I have never been to China. Not even once. But I have been to a lot of China towns.
The first day I tried Chinese Tea Eggs is etched in my mind so clearly. We were in Bangkok, tired, legs aching from a whole day of shopping and decided to stop for tea and a nibble.
It was a tiny roadside shop, barely a hole in the wall. My parents although concerned about the hygiene factor were a tiny bit concerned, but we had no choice since there were no other shops in sight. Now this was Bangkok more than 10 years ago and very different from the Bangkok we know now. While pondering over a menu card that was completely in Thai (and the friendly shopkeeper though eager to help was a bit short on the language factor), I chanced upon the most beautiful thing I have seen ever since I stepped on to Bangkok.
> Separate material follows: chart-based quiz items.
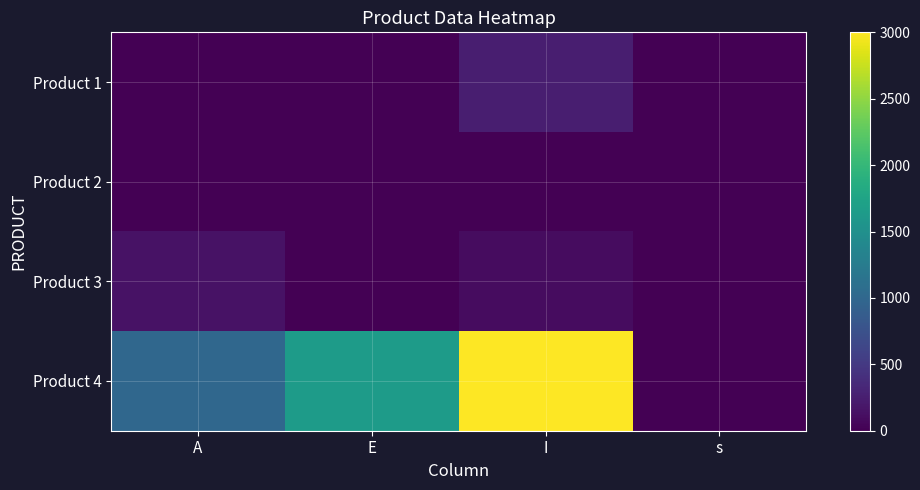

Reading right to left, what are all the values shown in this chart?

Product 1: s=0	I=247	E=0	A=0
Product 2: s=0	I=0	E=0	A=0
Product 3: s=0	I=100	E=0	A=148
Product 4: s=0	I=3000	E=1650	A=1000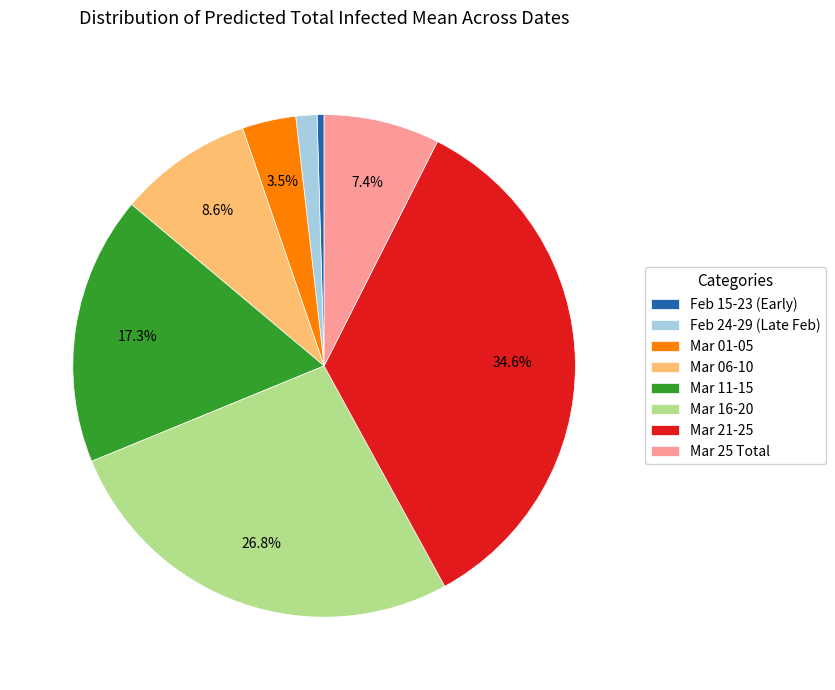

Which slice is the largest?

Mar 21-25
It was a basket of small dark globules from which our neighbor was peeling off the skin to reveal a beautifully cobwebbed white globule. I pointed and no sooner than I had, a basket of the same swiftly arrived at our table accompanied by a steaming pot of coffee.
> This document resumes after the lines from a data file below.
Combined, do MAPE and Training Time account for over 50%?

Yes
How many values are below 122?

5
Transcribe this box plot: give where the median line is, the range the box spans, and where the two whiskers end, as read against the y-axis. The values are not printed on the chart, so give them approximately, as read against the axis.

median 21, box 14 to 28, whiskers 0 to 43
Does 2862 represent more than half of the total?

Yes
At closer inspection I realized they were eggs and was the tiniest bit put off. But as they just sat on the table looking all dressed up, the eggs got the best of me. Having gingerly picked up an egg I cautiously began to peel and oh my! The shell itself was just marvelous, having marbled itself on the inside. I nibbled at it and was pleasantly surprised at the taste. Slightly warm and welcoming, the otherwise bland egg white simply burst forth with savor – a wonderful umami, salt and the aroma of what I suspected was a mix of heady spices hit my senses and before I knew it, I had polished off several of the stuff.
Sitting there surrounded by the hustle and bustle of the market all around us sipping pots of hot coffee, nibbling on aromatic tea eggs, it was an otherworldly experience. The night market was stirring. The tents bellowed open as plastic tables and chairs snapped into places and pots bubbled and steam rose carrying with it the heady scent of orchids from the lady selling tropical flora and boiled things. The market took over. The evening rolled in like a velvet carpet tinged with red. There were 3 content people, smug as a cat that had swallowed a canary quite unwilling to leave the place as the wheels of the giant Bangkok nightlife machine whirred into life.
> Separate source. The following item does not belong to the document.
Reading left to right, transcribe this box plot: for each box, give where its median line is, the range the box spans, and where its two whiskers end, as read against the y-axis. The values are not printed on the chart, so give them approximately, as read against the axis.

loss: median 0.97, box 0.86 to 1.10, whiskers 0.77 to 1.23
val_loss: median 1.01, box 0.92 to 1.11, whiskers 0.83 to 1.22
Several years later I still think of that lovely evening in Bangkok when I make these little treats for myself.
Chinese Tea eggs also known as marble eggs due to the lovely marble effect that takes place during the brining are basically Chinese street food. It is also sometimes traditionally eaten on Chinese New Year, these beautiful eggs symbolizing gold nuggets bringing prosperity.
- Yield: 6 eggs
- Prep Time: 10 minutes
- Cook Time: 3h 00 min
Chinese tea eggs
- Eggs - 6
- Tea leaves - 1 tblsp
- Soy sauce - 5 tblsps
- Cinnamon - 1 stick
- Star anise - 5 pieces
- Peppercorn - 1 tsp
- Sugar - 1 tsp
- Boil the eggs. Cover the eggs with about 1 inch of water, bring to boil and simmer for 2 minutes
- Once boiled, rinse the eggs and tap the surface of the egg shell gently with the back of a spoon so that the surface is lightly cracked but still holds together.
- Place water, soy sauce, salt, tea, star anise, cinnamon, pepper, and sugar in a pot and bring to a boil and then let simmer. Add in the eggs.
- Simmer for 2-3 hours. If needed a stronger flavor, steep overnight after taking it off the heat.
Soft, fragrant eggs – ah my heart! Beautiful marble pattern adorns the eggs lending them flavor and aroma. Now I’ve always been a reluctant egg white eater but this is an egg white that I look forward to eating. The tea lends the eggs a beautiful depth while rendering it earthy while the cinnamon lifts it up with warmth. The star anise is piquant and on the bland canvas of the egg white, robust and energetic. The soy, deep, cavernous and so satiatingly salty combines well with the sweet of the sugar. All in all, an egg that must simply be tried!
- Be mindful when cracking the eggs. Gently, softly crack taking care not to take off huge chunks.
- Seep the eggs longer in the liquid for more flavor and more color!
- For softer eggs, close the lid of the pot when boiling.